Dass beide Torhüter jeweils fünf Paraden verzeichneten, verdeutlicht, dass trotz ungleicher Chancenqualität auf beiden Seiten mehrfach rettende Aktionen nötig waren. Bei Hamburg ragte Daniel Heuer Fernandes mit fünf Paraden und einem Rating von 7,2 heraus, was zum Spielverlauf passte, weil Freiburg deutlich mehr Abschlüsse und vor allem mehr Strafraumabschlüsse hatte und Hamburg damit wiederholt verteidigen und klären musste.
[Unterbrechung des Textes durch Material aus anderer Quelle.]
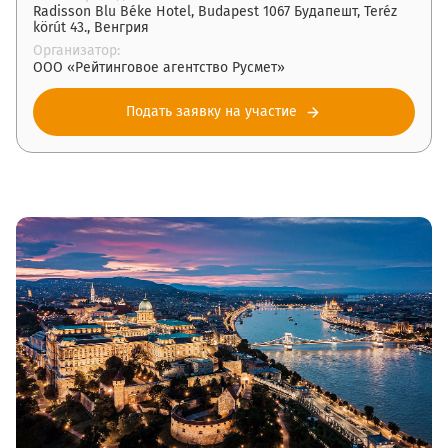
Radisson Blu Béke Hotel, Budapest 1067 Будапешт, Teréz
körút 43., Венгрия
Организатор:
ООО «Рейтинговое агентство Русмет»
Подать заявку на участие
Schlüsselphase nach der Gelb-Roten Karte
Der zentrale Bruch in der zweiten Halbzeit lag in der kurzen Sequenz zwischen der Hamburger Führung und der Unterzahl. Nach dem 0:1 in der 49. Minute sah Daniel Elfadli in der 51. Minute die Gelb-Rote Karte nach einem Foul. Elfadli hatte bereits in der vierten Minute Gelb gesehen und schied damit früh in der zweiten Halbzeit aus. Sein Spielerrating von 4,9 war ein deutlicher Ausreißer nach unten und passte zu dieser entscheidenden, nachweisbaren Belastung für Hamburgs Spielverlauf.
Unmittelbar nach dem Platzverweis fiel der Ausgleich vom Punkt, wodurch sich die Partie in kurzer Zeit von einer Hamburger Führung in eine Ausgangslage mit numerischem Nachteil und ausgeglichenem Spielstand drehte. In der Folge musste der Hamburger SV personell reagieren und nahm in der 57. Minute Jean-Luc Dompé für Jordan Torunarigha vom Feld, was den Fokus auf Stabilität und Absicherung nach hinten nahelegte. Auch die Kartenstatistik zeichnete ein Bild vieler defensiver Grenzaktionen auf beiden Seiten, wobei Hamburg insgesamt vier Gelbe und zusätzlich die Gelb-Rote Karte sammelte, Freiburg drei Gelbe.
Für Freiburg blieb die Aufgabe trotz Überzahl, aus dem Ballbesitz und der Schussüberlegenheit den Siegtreffer zu erzwingen. Die spätere Wirkung der Einwechslungen deutete darauf hin, dass Freiburg in den letzten fünfundzwanzig Minuten die Entscheidungsfindung im letzten Drittel weiter schärfen konnte. Der Treffer in der 83. Minute entstand nach einem Wechselpaket, das zuvor bereits Grifo und Höler vom Feld genommen hatte und damit neue Abschluss- und Vorlagenoptionen brachte. Dass Hamburg bis zum Ende in einzelnen Momenten noch zu Abschlüssen kam, änderte nichts daran, dass die langfristige Druckverteilung in Überzahl und mit klarer Strafraumpräsenz auf Freiburger Seite lag.
Zusammenfassung
- Der SC Freiburg gewann in der Bundesliga 2025-2026 gegen den Hamburger SV mit 2:1 nach torloser erster Halbzeit.
- Freiburg hatte mehr Ballbesitz und deutlich mehr Passvolumen, was zu längeren Druckphasen führte.
- Das Chancenprofil sprach klar für Freiburg, besonders durch vierzehn Schüsse aus dem Strafraum und 2,83 zu 0,64 Expected Goals.
- Hamburg ging durch Luka Vušković in Führung, verlor aber kurz darauf durch die Gelb-Rote Karte gegen Daniel Elfadli einen Spieler und kassierte den Ausgleich per Elfmeter.
- Der Siegtreffer fiel spät durch den eingewechselten Igor Matanović nach Assist des ebenfalls eingewechselten Jan-Niklas Beste.